(Records drawn from a collection)
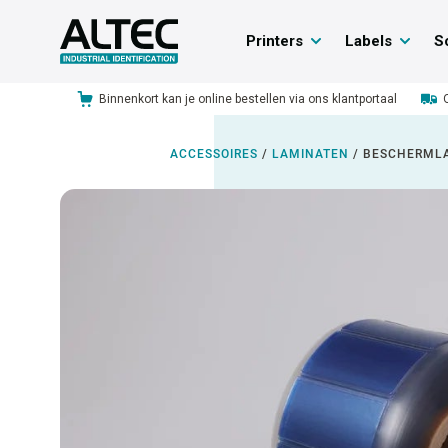
Printers
Labels
S
Binnenkort kan je online bestellen via ons klantportaal
ACCESSOIRES
/
LAMINATEN
/
BESCHERMLA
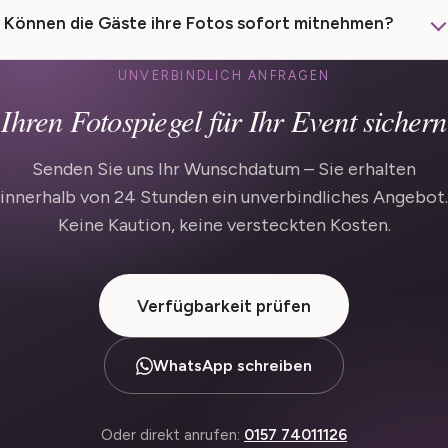
Können die Gäste ihre Fotos sofort mitnehmen?
UNVERBINDLICH ANFRAGEN
Ihren Fotospiegel für Ihr Event sichern
Senden Sie uns Ihr Wunschdatum – Sie erhalten
innerhalb von 24 Stunden ein unverbindliches Angebot.
Keine Kaution, keine versteckten Kosten.
Verfügbarkeit prüfen
WhatsApp schreiben
Oder direkt anrufen:
0157 74011126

(Task description) Reproduce all of the lines above verbatim, omitting the pictures.

(Task output)
Printers
Labels
S
Binnenkort kan je online bestellen via ons klantportaal
ACCESSOIRES
/
LAMINATEN
/
BESCHERMLA
Können die Gäste ihre Fotos sofort mitnehmen?
UNVERBINDLICH ANFRAGEN
Ihren Fotospiegel für Ihr Event sichern
Senden Sie uns Ihr Wunschdatum – Sie erhalten
innerhalb von 24 Stunden ein unverbindliches Angebot.
Keine Kaution, keine versteckten Kosten.
Verfügbarkeit prüfen
WhatsApp schreiben
Oder direkt anrufen:
0157 74011126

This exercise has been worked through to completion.